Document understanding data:
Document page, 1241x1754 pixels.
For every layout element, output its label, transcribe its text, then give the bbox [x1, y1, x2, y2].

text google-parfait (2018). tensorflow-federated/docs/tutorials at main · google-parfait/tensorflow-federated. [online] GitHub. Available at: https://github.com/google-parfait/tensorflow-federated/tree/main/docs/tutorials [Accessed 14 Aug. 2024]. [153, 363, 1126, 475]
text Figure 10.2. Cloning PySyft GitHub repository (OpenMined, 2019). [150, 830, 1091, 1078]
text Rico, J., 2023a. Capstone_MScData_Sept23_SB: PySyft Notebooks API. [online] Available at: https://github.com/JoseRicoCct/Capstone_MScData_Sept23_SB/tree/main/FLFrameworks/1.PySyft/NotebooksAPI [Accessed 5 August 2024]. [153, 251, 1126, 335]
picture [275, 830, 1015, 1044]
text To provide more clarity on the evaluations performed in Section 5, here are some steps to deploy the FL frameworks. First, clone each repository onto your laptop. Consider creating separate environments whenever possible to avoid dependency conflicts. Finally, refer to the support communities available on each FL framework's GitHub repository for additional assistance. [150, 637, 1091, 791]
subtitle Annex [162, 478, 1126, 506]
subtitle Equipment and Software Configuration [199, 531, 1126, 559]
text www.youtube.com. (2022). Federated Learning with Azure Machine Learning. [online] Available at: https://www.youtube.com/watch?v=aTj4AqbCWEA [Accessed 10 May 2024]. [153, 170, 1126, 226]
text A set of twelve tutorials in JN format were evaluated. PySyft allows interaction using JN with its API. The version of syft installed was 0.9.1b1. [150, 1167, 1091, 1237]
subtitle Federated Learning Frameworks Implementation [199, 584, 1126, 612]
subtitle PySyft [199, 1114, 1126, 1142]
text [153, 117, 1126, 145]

--

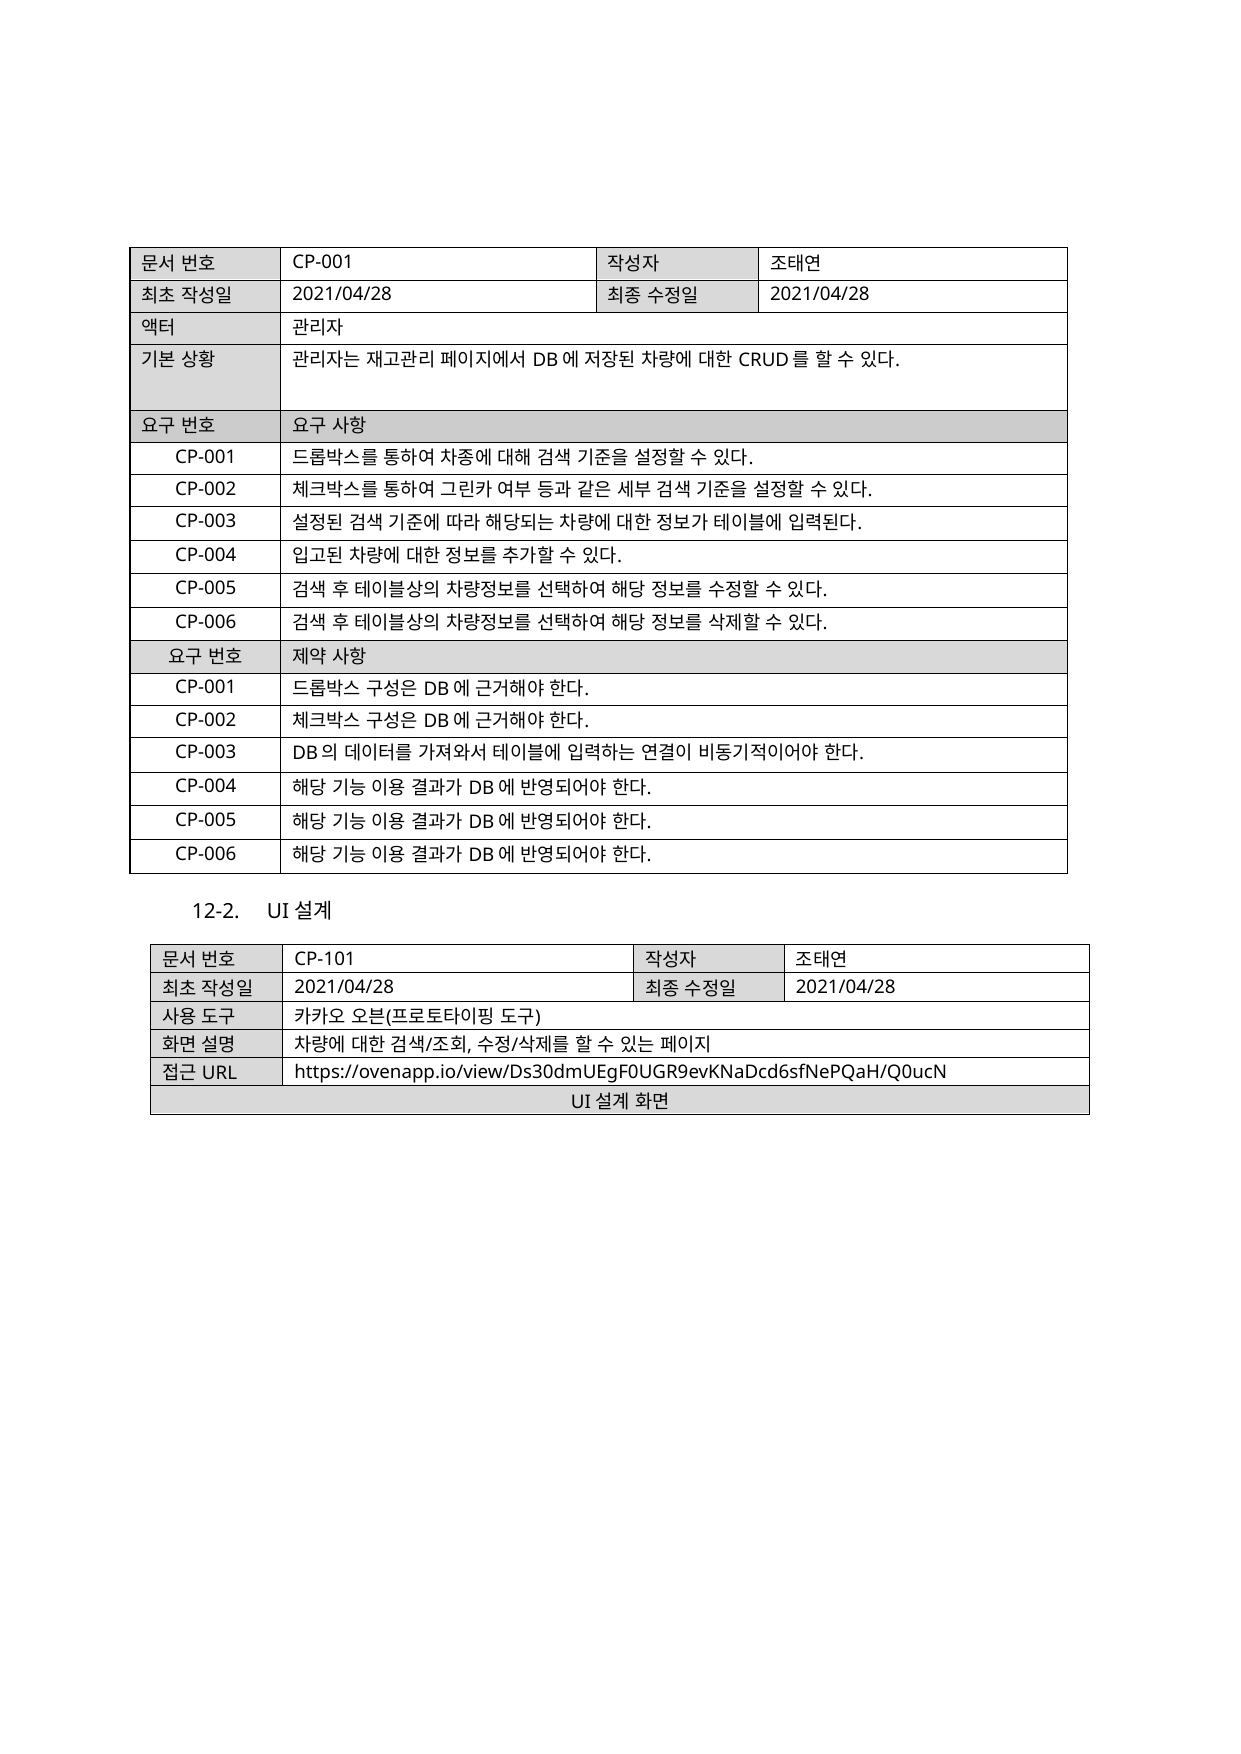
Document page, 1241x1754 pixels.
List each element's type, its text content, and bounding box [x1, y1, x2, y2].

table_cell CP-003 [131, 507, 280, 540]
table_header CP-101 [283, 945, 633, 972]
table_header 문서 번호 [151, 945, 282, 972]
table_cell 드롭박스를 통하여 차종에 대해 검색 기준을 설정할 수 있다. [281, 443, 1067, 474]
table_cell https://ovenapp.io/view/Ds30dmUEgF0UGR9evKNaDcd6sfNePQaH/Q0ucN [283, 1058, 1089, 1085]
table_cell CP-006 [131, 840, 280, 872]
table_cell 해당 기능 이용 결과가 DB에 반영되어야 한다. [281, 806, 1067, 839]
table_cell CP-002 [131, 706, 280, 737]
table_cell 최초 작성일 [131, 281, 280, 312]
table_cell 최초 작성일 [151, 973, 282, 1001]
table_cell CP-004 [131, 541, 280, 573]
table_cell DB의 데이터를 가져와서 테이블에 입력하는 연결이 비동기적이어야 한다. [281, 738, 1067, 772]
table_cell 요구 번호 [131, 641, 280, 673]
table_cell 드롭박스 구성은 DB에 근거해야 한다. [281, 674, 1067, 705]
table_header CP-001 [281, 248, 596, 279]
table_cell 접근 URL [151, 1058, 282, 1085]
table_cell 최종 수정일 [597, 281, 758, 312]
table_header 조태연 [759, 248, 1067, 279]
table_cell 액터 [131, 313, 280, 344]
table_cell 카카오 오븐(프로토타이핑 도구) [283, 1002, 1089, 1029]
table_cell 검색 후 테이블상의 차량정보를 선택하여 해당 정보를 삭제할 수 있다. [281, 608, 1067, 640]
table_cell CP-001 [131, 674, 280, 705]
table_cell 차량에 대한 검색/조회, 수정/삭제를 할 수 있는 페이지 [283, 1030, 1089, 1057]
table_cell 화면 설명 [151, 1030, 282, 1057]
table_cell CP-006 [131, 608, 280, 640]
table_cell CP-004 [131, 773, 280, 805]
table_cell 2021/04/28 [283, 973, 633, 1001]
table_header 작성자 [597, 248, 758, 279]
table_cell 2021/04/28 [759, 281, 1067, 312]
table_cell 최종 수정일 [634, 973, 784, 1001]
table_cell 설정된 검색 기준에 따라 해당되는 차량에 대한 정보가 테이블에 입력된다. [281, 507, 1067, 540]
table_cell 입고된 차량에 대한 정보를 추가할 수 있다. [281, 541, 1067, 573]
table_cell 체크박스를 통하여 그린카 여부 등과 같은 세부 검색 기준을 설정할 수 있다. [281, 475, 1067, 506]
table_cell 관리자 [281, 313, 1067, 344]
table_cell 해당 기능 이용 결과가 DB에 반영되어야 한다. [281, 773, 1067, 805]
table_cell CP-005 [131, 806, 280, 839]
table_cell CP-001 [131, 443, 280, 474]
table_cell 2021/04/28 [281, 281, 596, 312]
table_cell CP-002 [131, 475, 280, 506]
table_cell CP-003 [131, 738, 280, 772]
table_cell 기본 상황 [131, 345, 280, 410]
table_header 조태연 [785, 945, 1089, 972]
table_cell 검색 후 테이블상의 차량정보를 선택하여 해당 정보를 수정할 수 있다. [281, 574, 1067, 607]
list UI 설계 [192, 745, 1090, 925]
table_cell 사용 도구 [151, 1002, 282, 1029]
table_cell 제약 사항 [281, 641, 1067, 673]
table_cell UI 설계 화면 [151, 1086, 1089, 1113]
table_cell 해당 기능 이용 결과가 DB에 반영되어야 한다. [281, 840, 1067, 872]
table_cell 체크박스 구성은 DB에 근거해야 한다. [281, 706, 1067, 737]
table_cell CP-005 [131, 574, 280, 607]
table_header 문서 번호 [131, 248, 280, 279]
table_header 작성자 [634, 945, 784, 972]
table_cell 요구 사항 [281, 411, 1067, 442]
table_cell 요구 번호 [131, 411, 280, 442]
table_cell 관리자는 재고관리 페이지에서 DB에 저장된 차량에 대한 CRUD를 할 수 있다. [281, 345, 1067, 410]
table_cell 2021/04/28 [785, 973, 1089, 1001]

TASK:
Copy out every line of the data that includes "with".

OUTPUT:
text www.youtube.com. (2022). Federated Learning with Azure Machine Learning. [online] Available at: https://www.youtube.com/watch?v=aTj4AqbCWEA [Accessed 10 May 2024]. [153, 170, 1126, 226]
text A set of twelve tutorials in JN format were evaluated. PySyft allows interaction using JN with its API. The version of syft installed was 0.9.1b1. [150, 1167, 1091, 1237]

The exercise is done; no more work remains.